Tax experts, including BDO tax partner Mark Molesworth, say the plan could also be a disincentive to running a small business, when some business owners see they could be paying more tax through a trust they are using for legitimate purposes than individuals on higher incomes.

Molesworth uses the example of a couple who are both nurses and would pay $31,400 tax on a combined $140,000 income, while a husband and wife team who run a small plumbing business through a trust would end up paying $42,000 in tax if their income came through the trust.

“Some of the concerns expressed about the use of trusts — that they can be used to achieve lower effective tax rates than are available to salaried employees — are a function of the system incentivising entrepreneurial activity and enterprise,” Molesworth tells SmartCompany.

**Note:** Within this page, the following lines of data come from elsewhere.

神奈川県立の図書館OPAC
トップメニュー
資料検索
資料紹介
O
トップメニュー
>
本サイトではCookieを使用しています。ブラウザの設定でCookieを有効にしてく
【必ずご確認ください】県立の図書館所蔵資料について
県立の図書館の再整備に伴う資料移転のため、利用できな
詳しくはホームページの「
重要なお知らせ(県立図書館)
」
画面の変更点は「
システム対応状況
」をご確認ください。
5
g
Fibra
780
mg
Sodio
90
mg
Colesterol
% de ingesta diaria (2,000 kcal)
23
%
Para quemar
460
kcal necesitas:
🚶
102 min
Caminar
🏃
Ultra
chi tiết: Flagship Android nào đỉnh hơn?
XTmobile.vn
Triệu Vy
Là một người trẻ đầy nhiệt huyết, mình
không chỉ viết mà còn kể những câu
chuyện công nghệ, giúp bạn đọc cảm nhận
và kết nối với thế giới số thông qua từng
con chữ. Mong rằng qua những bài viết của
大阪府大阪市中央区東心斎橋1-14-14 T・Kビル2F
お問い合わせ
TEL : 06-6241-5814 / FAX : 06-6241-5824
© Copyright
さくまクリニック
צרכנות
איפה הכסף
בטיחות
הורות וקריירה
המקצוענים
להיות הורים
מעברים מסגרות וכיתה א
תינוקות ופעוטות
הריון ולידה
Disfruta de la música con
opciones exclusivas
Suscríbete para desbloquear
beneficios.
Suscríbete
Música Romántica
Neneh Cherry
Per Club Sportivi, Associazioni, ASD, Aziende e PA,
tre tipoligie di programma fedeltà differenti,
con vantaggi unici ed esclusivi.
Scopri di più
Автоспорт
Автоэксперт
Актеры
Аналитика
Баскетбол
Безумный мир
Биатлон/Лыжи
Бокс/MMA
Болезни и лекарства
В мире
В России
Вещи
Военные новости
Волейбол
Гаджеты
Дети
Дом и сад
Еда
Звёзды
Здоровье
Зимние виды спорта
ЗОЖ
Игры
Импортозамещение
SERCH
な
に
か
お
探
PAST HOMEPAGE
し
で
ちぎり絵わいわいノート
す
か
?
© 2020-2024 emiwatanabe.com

As to where small business operators will go if Labor’s tax plan eventuates, Molesworth says it’s unclear if they would move to instead use other business structures, like partnerships.

“Whether this tax disincentive outweighs the benefits of the discretionary trust structure will be an interesting case study for the future,” he says.

“Our greatest concern at present is whether the change will also dis-incentivise entrepreneurial activity.”

Small businesses want to catch rorters too: COSBOA

Asked whether any changes could force small business owners to abandon trusts and take other steps like incorporating their businesses, Council of Small Business Australia chief executive Peter Strong says it’s too early to know what SMEs would do.

However, he says the SME community also wants to catch out those doing the wrong thing, and says the trouble with family trust structures is that every business owner’s situation is so different.

It’s populism — saying to everyone, ‘we have rich people, and we’re going to get them’. But we also agree that if someone is rorting the system, go get them,” Strong says. 

Strong is awaiting further details on the policy from Chris Bowen’s office, and remains skeptical that there is enough evidence to suggest there is a problem with the way SMEs are using trusts.

The Labor party has confirmed it will not be preventing small businesses from using trusts for the purposes of asset protection or succession planning, with Shorten saying yesterday the tax on distributions would be “about making sure trusts serve their true purpose”.